▸ **What you should do**
In the records, starting at the line that contains "potrebno je navesti" and ending at the line that contains "WhatsApp Inc. Mountain View", substitute "e-mail" for "mail". Reproduce only those lines, with everything else unchanged.
-- Provided data follows --
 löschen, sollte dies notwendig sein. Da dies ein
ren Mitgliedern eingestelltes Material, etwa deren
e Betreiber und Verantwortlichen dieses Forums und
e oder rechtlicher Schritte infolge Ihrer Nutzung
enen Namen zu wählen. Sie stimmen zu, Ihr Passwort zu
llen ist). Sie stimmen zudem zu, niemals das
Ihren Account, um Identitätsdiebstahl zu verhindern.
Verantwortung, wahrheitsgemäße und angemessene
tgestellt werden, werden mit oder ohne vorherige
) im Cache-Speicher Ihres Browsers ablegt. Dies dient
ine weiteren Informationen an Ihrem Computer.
-- Provided data concluded --
-- Provided data follows --
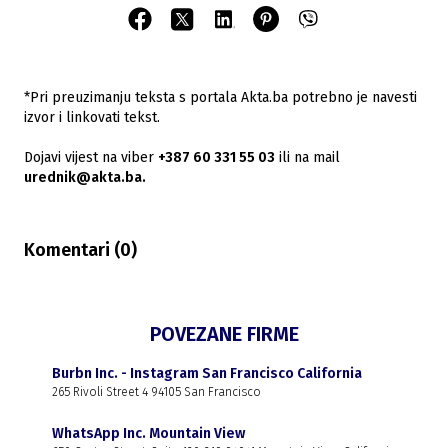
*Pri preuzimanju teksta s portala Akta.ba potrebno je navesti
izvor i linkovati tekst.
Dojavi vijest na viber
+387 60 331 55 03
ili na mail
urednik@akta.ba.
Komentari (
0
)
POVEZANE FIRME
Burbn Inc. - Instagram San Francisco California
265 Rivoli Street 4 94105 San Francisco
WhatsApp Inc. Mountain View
-- Provided data concluded --
-- Provided data follows --
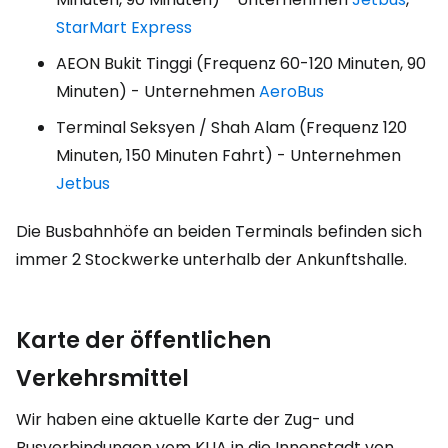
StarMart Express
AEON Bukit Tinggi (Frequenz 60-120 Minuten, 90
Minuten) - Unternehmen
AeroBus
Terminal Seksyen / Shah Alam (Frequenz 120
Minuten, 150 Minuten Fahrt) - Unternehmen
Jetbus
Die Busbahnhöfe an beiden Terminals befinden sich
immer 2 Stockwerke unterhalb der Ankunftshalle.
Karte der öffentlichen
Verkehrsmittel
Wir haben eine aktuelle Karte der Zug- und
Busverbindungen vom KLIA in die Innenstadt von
-- Provided data concluded --
▸ **Result of this task**
*Pri preuzimanju teksta s portala Akta.ba potrebno je navesti
izvor i linkovati tekst.
Dojavi vijest na viber
+387 60 331 55 03
ili na e-mail
urednik@akta.ba.
Komentari (
0
)
POVEZANE FIRME
Burbn Inc. - Instagram San Francisco California
265 Rivoli Street 4 94105 San Francisco
WhatsApp Inc. Mountain View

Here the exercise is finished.